I have also tryied to set the entire dataframe’s column is_valid to True, but it is not permitted.

ForBo7 · January 6, 2023, 5:01am

You can simply omit the splitter parameter in the DataBlock class.

Redevil · January 6, 2023, 4:32pm

@ForBo7 Thanks
I tried to remove the splitter , but it still takes a portion of the dataset for validation.

chrwittm · January 9, 2023, 6:44am

@BobMcDear Thanks for clarifying and also thanks to @Redevil for starting the discussion on how to actually implement using 100% of the training data in code.

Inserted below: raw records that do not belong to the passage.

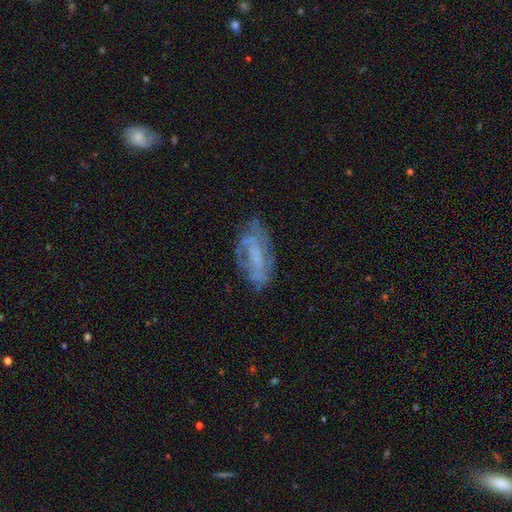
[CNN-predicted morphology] Smooth or featured: featured or disk — 61% (smooth — 29%)
Edge-on disk: no — 89% (yes — 11%)
Bar: no — 54% (weak — 32%)
Spiral arms: yes — 60% (no — 40%)
Bulge size: none — 51% (small — 23%)
Merging: none — 60% (minor disturbance — 24%)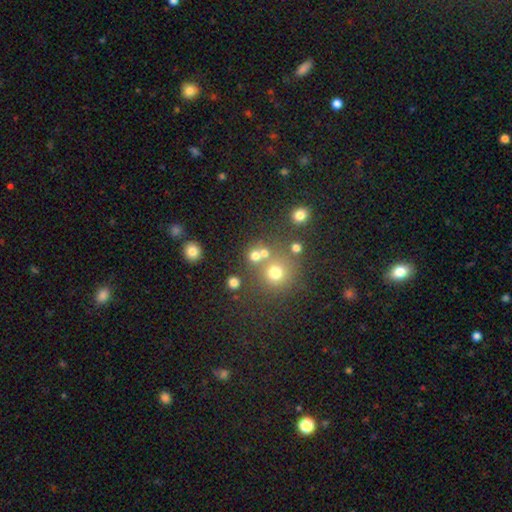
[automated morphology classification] smooth_or_featured: smooth (p=0.70) [alt: star or artifact p=0.20]
how_rounded: round (p=0.87) [alt: in between p=0.12]
merging: none (p=0.63) [alt: merger p=0.24]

I am currently working on lesson 4 and therefore I use the Hugging Face Trainer (same as the learner in Fast.AI). I could successfully show the model the full training set after a few epochs on “normal training rounds” by doing the following: (and it actually improved the result significantly)

    if train_all:
        #get the model which was trained before on 75% of the training data
        model = trainer.model
        #create a new test set since a test will be required by the trainer
        dds = tok_ds.train_test_split(0.25, seed=seed) 
        # one more epoch with all the data
        epochs=1

        args = TrainingArguments('outputs', learning_rate=lr, warmup_ratio=0.1, lr_scheduler_type='cosine', fp16=True,
            evaluation_strategy="epoch", per_device_train_batch_size=bs, per_device_eval_batch_size=bs*2,
            num_train_epochs=epochs, weight_decay=0.01, report_to='none', gradient_accumulation_steps=1,
                                save_steps=-1)

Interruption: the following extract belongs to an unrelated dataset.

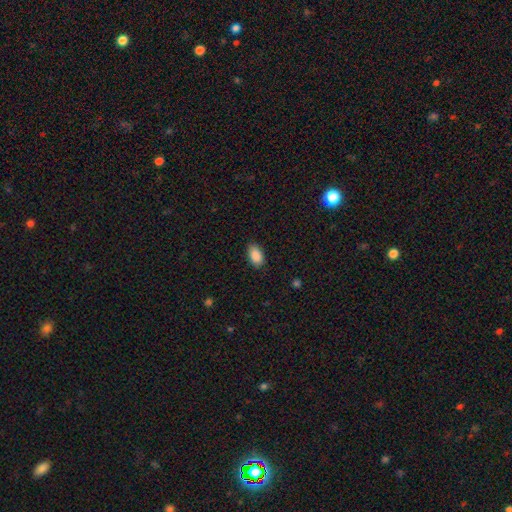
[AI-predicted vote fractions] This is clearly a smooth galaxy (89%). How rounded: clearly in between (93%). Merging: clearly none (87%).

        # pass the full dataset as training data and the test split as validation data
        trainer = Trainer(model, args,
                          train_dataset=dataset,
                          eval_dataset=dds['test'],
                          tokenizer=tokz)

        trainer.train()

Question: Is this the intended way of training on the full training set, i.e. to first do the training “as usual” and then run another epoch with the full training data? Or would you suggest a different approach?

Redevil · January 9, 2023, 11:04am

Hi @chrwittm
When you train the model with the full dataset, you have to “reset” the (weights of) previous trainer.

The strategy should be this:

Tune the hyperparameters exploiting the validation set, i.e. the “partial” dataset.
Use the previously calculated (step 1) hyperparams for training the “raw” model on the full dataset.

About the second step, you could try to decrease the learning rate parameter a bit

chrwittm · January 13, 2023, 4:43pm

Hi @Redevil
how would I actually do this in code (i.e. resetting the weights)? Would I go back to the pre-trained model I started with? Wouldn’t I loose the learnings from the first round of training? Which information gets carried over into the training session with the full dataset?
Sorry for asking so many questions…
Thanks,
Christian

Redevil · January 14, 2023, 8:35am

Hi @chrwittm

You can create a new notebook, using the same network architecture and hyperparameters.
Yes, but you are going to re-train the network with the same hyperparameters, therefore the network learns the same “information” from the former training set, plus the “information” coming from the former validation set.
No informations are carried over, it happens in transfer-learning and finetuning instead.

** You can use the Fastai’s set_seed() function in order to obtain results reproducibility: same network, with the same hyperparams, will gives you always the same results.

abhivij · August 30, 2024, 7:06am

Hi @Redevil

Were you able to figure out how to specify training on the full data, (i.e. no validation data), using DataBlock structure ?

Not specifying splitter, still seems to allocate some data to validation

abhivij · August 30, 2024, 11:39am

The following assignment helped me create a dataloader with 100% of training data for training, using DataBlock structure

splitter = IndexSplitter(np.array([ ]))